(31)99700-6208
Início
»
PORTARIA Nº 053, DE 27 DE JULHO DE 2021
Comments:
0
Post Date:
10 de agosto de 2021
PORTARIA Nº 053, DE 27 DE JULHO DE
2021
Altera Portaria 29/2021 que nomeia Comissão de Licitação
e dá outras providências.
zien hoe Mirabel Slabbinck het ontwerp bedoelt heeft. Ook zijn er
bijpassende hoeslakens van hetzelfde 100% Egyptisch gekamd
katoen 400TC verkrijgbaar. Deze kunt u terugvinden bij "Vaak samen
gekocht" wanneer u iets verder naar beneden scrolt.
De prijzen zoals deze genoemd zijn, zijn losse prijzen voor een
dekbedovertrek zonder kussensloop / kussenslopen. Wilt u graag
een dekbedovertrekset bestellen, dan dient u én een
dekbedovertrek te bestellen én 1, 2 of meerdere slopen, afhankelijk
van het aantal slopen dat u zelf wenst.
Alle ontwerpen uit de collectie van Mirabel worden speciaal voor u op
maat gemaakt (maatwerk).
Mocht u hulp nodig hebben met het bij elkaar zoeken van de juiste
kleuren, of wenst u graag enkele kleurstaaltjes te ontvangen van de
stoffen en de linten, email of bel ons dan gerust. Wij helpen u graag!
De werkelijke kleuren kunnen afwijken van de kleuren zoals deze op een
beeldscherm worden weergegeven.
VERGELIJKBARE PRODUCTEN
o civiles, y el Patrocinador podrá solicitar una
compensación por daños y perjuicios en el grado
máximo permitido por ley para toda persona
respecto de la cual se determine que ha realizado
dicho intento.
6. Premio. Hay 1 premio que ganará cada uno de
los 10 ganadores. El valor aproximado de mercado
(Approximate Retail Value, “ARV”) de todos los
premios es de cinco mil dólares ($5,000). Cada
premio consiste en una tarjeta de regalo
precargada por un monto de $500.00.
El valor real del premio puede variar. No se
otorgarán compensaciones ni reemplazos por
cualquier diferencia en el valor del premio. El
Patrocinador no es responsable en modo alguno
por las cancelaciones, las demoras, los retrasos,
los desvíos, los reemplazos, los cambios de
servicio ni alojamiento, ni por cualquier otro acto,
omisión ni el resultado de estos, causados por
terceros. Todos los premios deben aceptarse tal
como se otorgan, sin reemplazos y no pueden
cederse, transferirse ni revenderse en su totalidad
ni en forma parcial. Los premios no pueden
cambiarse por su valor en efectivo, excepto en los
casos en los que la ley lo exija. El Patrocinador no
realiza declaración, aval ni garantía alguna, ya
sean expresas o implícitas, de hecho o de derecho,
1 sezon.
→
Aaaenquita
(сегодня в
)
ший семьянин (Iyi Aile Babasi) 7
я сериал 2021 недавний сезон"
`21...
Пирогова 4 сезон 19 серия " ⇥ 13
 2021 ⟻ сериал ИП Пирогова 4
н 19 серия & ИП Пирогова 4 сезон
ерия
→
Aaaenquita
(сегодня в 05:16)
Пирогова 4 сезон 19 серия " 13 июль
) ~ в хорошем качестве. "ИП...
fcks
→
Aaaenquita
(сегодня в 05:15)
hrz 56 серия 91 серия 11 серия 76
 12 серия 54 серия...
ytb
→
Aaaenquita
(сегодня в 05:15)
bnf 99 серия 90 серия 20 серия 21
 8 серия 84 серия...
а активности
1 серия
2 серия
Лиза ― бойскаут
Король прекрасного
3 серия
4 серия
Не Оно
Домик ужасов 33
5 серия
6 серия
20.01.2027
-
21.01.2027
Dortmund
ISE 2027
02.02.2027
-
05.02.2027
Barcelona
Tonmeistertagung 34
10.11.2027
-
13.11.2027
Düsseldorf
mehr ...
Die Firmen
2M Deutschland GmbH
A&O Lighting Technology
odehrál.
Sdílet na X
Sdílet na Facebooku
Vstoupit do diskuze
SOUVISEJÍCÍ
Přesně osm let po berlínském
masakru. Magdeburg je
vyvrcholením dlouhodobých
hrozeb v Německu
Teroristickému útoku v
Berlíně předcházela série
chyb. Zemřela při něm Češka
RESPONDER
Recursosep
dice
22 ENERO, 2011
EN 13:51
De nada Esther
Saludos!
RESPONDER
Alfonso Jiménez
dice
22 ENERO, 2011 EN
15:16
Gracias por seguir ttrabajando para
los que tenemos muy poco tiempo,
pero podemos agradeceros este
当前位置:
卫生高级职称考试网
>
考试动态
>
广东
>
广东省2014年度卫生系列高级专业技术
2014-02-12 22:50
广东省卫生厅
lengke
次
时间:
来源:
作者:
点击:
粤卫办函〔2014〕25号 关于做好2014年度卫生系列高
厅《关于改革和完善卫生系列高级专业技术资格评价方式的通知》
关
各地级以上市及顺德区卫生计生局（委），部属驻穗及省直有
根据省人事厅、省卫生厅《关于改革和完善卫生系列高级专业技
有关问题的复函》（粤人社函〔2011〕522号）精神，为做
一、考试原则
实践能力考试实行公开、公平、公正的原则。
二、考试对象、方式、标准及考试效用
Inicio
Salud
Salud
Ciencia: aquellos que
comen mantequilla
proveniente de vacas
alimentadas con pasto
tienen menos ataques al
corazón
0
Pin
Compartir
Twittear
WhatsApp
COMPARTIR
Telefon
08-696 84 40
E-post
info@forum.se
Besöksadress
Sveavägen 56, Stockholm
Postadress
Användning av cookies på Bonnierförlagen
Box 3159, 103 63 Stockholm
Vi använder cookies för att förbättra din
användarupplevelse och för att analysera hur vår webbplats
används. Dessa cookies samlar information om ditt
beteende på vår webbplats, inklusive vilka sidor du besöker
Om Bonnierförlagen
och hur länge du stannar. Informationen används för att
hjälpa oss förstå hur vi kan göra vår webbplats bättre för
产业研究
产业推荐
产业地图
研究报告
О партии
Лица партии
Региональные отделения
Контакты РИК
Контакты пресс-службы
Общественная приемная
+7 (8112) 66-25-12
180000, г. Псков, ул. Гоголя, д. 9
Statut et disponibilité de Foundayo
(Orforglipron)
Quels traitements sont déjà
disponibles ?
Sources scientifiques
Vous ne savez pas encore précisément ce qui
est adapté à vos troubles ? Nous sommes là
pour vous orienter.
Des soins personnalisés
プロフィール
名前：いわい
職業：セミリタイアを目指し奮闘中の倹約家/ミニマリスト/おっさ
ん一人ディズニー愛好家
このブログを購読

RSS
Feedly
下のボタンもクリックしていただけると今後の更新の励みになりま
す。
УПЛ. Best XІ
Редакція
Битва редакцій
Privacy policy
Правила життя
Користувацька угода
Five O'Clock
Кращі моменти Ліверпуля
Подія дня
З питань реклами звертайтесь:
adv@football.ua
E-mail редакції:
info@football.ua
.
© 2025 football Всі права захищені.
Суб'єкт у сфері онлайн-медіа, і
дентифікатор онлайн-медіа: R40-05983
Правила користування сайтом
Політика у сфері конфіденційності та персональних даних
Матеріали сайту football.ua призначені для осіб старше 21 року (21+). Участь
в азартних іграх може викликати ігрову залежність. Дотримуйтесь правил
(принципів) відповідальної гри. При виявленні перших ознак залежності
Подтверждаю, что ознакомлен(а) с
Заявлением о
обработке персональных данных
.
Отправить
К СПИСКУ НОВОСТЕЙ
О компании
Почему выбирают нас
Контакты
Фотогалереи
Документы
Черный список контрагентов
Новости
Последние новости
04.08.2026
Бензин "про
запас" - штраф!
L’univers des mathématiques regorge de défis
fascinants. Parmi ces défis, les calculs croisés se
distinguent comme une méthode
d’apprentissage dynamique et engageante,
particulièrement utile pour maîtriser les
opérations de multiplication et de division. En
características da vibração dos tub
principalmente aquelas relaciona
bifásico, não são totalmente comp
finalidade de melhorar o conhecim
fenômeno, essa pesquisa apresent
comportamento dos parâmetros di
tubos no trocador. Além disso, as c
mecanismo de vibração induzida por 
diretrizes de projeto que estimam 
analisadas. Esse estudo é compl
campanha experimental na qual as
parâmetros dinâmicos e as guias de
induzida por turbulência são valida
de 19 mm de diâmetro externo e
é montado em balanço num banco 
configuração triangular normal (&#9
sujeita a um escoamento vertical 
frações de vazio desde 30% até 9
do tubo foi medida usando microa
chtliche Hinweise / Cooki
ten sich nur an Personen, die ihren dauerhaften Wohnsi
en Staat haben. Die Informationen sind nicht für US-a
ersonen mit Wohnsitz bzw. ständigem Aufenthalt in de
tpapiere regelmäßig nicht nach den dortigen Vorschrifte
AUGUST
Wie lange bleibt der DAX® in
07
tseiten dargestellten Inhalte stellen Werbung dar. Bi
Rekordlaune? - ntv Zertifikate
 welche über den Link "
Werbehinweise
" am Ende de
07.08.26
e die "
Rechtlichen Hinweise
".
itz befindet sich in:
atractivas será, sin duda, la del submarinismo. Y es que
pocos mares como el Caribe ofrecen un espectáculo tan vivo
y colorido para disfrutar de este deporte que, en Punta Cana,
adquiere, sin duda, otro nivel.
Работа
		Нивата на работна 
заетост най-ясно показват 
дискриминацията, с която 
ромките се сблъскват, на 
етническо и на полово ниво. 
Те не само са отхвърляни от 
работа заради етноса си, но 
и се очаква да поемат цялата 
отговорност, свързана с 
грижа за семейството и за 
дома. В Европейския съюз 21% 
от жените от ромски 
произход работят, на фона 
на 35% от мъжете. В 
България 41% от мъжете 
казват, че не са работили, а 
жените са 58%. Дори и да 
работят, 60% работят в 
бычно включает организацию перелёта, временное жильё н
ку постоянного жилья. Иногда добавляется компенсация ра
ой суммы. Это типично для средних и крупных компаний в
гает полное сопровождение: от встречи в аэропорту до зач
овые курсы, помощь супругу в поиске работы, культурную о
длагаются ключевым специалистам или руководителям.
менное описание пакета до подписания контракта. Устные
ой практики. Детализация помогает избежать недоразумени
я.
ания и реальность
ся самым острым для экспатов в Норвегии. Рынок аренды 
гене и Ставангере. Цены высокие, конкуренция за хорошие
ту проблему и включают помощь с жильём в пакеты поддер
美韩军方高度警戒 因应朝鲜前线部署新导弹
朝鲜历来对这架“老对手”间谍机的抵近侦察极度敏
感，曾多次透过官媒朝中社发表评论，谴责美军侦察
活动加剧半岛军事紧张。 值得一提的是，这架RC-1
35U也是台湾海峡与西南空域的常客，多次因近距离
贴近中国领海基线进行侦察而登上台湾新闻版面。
☆ ☆ ☆ ☆ ☆ ☆ ☆
> **Required work**:
Within the material above, extract exactly the lines that start at the line containing "二、考试对象、方式、标准及考试效用" and stop after the line containing "och hur länge", and only those.

> **Reply**:
二、考试对象、方式、标准及考试效用
Inicio
Salud
Salud
Ciencia: aquellos que
comen mantequilla
proveniente de vacas
alimentadas con pasto
tienen menos ataques al
corazón
0
Pin
Compartir
Twittear
WhatsApp
COMPARTIR
Telefon
08-696 84 40
E-post
info@forum.se
Besöksadress
Sveavägen 56, Stockholm
Postadress
Användning av cookies på Bonnierförlagen
Box 3159, 103 63 Stockholm
Vi använder cookies för att förbättra din
användarupplevelse och för att analysera hur vår webbplats
används. Dessa cookies samlar information om ditt
beteende på vår webbplats, inklusive vilka sidor du besöker
Om Bonnierförlagen
och hur länge du stannar. Informationen används för att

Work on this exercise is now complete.